Half of the members of a Tufts University sorority have walked out after its international parent organization discouraged members to extend a bid to a transgender woman

According to Tuft’s independent newspaper, Tufts Daily, members of the Delta chapter of Alpha Omicron Pi (AOII) wanted to welcome the woman, but AOII initially hesitated to accept her. A statement issued by AOII Delta explained this was done for purely legal reasons, as there was concern that accepting a trans woman may potentially violate Title IX, which permits AOII to exist as a women-only private social organization.

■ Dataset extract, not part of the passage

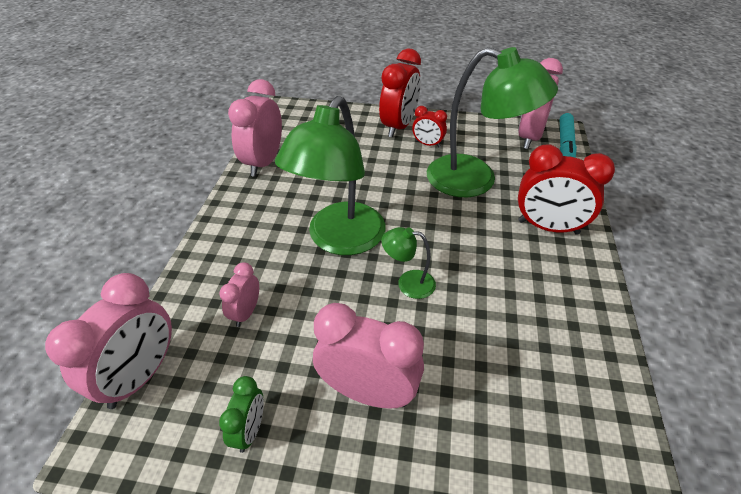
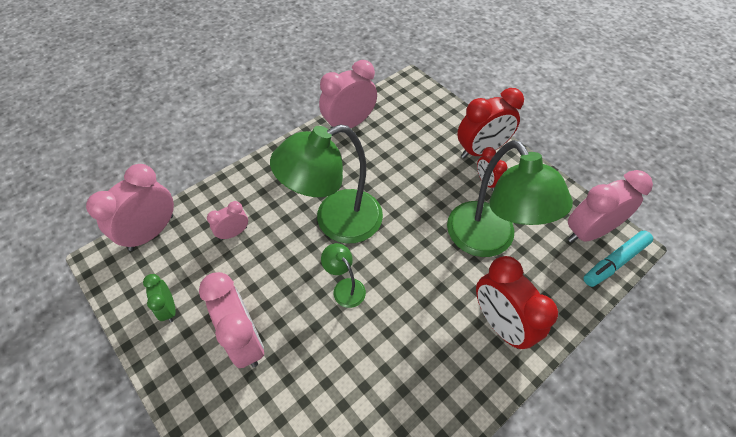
camera: 40 degrees right, 10 degrees up
pink clock [45,273,172,409] -> pink clock turned 150 degrees clockwise [86,164,174,251]
green clock [219,376,264,453] -> green clock turned 105 degrees clockwise [143,274,176,323]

However, the chapter's former president Kristin Reeves, who stepped down in early October, didn’t see that as a valid defense. She told the Daily Dot that by “disallowing the student to join, AOII international would be ignoring the fact that gender is a self-determined identity, not something that is assigned at birth or to be determined by society. Since the student in question identifies as female, she was not putting at risk an all-female organization—she too is female.”

This is not the first time trans students have been scrutinized with regard to Greek life. In 2015, trans student Ryan Bishop found he was ineligible to join the Ohio Wesleyan University’s chapter of Chi Phi because membership was open only to those who were “male as defined by valid legal documentation.”

Even though AOII eventually permitted the trans woman a spot in the sorority, by then more than 40 women had left the organization. “I stepped down from president because I saw that I could no longer be a part of an organization that needed to hesitate before becoming inclusive, let alone lead a chapter of that organization,” Reeves said.

In addition to AOII international's handling of the trans student, many students were moved to leave because the chapter had already been having issues with systemic violence and discrimination. In its statement, AOII Delta made a commitment to improve AOII locally and internationally, starting with a presentation on microagressions to give to all educational leadership consultants.  

“I think the women who remained in the chapter believe that by staying within the system they will be able to enact more change,” Reeves said. “I wish them the best of luck in creating that progress.”